### Document excerpt
◆ ◆ ◆ ◆
Q8. If x and y are non-zero integers and |x| + |y| = 32, what is xy? (1) -4x - 12y = 0 (2) |x| - |y| = 16

(1) From the given equality we get 4x=-12y, or x=-3y, which gives |x|=3|y|. We can deduce that |y|=8, |x|=24, and |x||y|=|xy|=192. Not sufficient, because xy=192 or -192.

(2) Since |x|=|y|+16, we find again that |y|=8, |x|=24, and |x||y|=|xy|=192. Same situation as in (1), not sufficient.

(1) and (2) together cannot help, as seen above.

Answer E

Answer to this question is A, not E.

If x and y are non-zero integers and |x| + |y| = 32, what is xy?
◆ ◆ ◆ ◆
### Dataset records
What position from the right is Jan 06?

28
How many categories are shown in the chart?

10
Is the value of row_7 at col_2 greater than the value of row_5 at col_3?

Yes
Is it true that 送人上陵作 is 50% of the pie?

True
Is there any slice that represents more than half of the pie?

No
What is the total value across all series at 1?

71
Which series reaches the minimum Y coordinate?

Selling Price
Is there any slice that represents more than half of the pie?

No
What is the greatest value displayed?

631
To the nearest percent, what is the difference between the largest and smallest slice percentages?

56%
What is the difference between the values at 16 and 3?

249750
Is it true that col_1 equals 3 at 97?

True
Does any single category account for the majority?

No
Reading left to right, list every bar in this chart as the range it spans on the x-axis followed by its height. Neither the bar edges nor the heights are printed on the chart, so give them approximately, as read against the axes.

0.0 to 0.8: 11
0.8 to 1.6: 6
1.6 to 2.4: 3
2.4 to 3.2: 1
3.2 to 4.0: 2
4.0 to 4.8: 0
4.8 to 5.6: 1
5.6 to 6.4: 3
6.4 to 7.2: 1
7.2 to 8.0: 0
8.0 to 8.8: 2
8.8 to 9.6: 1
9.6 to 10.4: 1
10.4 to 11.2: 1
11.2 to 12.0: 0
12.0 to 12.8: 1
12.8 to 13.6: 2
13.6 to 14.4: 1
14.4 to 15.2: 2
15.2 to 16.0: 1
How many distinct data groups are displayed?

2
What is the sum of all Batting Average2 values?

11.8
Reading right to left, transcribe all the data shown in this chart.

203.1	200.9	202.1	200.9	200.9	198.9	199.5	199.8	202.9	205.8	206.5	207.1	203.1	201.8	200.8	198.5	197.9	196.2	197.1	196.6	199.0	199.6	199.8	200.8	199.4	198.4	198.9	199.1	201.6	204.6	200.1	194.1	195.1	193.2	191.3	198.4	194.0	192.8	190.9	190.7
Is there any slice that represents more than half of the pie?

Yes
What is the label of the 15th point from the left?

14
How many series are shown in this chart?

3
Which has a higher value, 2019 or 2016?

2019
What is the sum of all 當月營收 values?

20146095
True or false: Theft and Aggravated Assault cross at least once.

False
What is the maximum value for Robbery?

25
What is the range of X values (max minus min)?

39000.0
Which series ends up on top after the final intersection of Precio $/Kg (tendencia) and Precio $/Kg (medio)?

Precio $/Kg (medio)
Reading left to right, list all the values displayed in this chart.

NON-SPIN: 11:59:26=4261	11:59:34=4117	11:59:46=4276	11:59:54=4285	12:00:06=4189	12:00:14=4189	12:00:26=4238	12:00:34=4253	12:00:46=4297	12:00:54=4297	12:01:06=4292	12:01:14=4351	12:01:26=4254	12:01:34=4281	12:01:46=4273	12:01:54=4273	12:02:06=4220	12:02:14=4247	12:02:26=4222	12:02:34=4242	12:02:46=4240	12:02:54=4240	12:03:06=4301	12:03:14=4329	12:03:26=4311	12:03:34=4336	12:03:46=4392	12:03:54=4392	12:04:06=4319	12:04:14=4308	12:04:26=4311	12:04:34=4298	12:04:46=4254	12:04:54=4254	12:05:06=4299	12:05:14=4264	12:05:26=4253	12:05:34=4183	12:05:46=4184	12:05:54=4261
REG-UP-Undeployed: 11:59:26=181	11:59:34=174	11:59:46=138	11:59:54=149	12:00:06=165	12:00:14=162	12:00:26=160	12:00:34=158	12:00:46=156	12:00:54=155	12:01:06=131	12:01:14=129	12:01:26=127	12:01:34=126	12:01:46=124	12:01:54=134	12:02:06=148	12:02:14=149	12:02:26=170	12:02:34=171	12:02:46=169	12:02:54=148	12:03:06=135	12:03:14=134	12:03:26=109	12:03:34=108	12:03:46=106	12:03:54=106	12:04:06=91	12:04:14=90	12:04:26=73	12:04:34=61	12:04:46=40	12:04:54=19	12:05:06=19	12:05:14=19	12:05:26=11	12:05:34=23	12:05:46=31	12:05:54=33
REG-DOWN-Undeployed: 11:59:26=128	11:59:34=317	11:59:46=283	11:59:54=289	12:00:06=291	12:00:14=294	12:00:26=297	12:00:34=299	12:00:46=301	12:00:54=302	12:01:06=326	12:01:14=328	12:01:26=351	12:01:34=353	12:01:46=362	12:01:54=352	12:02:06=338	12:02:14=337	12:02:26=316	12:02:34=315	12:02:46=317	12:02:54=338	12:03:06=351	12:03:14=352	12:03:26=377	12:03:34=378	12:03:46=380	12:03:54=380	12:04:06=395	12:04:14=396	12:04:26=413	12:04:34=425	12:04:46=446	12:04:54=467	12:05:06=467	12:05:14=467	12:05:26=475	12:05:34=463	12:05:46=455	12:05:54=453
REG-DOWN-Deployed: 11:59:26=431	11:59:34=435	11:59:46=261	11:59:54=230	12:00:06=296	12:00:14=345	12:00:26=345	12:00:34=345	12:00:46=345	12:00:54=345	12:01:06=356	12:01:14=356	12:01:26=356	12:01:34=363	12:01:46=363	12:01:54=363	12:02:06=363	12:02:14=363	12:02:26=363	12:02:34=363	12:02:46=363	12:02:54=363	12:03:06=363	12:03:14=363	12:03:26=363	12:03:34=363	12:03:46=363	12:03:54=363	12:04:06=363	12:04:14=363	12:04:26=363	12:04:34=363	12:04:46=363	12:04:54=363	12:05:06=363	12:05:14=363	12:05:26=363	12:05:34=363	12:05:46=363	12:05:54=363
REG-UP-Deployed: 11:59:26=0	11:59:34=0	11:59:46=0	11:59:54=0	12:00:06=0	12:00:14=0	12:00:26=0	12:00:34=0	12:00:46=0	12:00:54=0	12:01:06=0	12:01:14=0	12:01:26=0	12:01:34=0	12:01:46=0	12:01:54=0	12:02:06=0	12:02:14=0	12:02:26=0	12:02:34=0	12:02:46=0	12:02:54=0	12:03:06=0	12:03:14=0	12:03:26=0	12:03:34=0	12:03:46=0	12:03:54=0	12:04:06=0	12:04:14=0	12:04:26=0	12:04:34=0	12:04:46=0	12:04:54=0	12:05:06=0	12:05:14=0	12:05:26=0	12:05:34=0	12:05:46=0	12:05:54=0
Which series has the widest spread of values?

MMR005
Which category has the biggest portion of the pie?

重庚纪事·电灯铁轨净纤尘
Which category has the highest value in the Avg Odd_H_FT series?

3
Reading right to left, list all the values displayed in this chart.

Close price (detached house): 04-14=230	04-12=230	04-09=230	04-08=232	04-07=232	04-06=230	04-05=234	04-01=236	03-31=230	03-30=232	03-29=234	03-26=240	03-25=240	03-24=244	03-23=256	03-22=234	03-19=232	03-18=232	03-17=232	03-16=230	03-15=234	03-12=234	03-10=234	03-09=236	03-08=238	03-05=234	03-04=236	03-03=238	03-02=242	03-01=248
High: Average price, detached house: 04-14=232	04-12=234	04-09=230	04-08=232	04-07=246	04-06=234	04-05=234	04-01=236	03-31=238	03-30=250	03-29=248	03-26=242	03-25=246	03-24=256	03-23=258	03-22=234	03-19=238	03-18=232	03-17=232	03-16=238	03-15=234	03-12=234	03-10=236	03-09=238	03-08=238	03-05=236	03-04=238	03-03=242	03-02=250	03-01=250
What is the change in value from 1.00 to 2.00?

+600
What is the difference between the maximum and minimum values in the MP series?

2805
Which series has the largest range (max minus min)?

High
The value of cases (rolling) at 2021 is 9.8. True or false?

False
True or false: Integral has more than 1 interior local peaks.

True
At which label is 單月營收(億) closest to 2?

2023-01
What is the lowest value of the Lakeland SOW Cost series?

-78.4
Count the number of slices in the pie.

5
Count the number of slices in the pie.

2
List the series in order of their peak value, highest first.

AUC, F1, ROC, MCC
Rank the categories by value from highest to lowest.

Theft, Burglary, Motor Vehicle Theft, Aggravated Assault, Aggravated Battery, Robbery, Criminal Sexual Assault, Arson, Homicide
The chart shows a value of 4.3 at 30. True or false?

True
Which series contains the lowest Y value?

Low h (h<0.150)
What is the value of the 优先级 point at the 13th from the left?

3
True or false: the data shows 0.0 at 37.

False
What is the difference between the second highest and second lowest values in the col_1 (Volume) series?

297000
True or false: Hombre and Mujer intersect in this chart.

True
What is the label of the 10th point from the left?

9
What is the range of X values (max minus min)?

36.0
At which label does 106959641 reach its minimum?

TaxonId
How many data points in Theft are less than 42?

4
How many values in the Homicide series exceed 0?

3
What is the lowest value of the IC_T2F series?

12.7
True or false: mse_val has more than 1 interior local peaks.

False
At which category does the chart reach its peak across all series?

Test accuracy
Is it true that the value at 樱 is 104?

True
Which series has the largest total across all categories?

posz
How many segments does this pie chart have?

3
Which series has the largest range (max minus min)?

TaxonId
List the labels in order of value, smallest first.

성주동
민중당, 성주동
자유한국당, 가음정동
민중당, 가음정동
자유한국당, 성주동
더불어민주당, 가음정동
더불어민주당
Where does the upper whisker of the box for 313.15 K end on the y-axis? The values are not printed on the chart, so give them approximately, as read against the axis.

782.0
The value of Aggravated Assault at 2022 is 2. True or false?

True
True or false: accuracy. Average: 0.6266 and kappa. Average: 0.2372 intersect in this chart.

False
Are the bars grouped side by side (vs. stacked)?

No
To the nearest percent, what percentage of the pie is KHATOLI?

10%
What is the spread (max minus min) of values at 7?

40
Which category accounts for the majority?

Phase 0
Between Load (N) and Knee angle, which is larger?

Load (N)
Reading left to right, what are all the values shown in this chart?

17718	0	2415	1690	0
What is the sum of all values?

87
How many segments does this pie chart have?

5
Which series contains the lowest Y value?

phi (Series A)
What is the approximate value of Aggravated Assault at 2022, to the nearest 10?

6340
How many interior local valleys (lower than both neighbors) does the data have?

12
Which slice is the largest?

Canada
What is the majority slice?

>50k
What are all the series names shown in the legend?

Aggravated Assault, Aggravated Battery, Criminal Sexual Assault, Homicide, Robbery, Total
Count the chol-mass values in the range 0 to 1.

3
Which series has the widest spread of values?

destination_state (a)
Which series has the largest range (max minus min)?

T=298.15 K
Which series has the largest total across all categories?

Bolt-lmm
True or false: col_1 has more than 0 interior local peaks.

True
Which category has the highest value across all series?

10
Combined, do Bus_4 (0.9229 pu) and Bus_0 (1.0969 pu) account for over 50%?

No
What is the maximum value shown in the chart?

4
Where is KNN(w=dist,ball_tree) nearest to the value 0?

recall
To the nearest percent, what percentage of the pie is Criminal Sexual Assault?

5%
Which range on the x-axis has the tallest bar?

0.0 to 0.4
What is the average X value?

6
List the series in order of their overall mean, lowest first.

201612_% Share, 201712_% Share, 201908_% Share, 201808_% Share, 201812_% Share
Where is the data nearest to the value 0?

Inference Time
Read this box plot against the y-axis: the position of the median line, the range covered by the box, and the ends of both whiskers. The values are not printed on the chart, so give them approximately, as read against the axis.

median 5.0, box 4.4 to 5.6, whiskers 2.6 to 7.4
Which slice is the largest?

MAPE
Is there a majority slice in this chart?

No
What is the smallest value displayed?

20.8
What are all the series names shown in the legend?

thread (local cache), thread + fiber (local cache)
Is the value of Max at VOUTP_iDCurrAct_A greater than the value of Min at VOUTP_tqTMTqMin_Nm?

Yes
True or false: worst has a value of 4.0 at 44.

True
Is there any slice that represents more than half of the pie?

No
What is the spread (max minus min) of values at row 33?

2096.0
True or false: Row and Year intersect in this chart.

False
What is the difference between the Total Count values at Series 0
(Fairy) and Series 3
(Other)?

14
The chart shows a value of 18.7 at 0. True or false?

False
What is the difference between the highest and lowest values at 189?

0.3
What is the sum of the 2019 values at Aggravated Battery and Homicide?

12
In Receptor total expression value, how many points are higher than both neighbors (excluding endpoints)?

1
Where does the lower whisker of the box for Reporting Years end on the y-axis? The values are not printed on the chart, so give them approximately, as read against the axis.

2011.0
◆ ◆ ◆ ◆
### Problem
Copy the absolute-value problem discussion word for word, starting with "Q8. If x and" and going on through "xy=192 or -192.".

### Solution
Q8. If x and y are non-zero integers and |x| + |y| = 32, what is xy? (1) -4x - 12y = 0 (2) |x| - |y| = 16

(1) From the given equality we get 4x=-12y, or x=-3y, which gives |x|=3|y|. We can deduce that |y|=8, |x|=24, and |x||y|=|xy|=192. Not sufficient, because xy=192 or -192.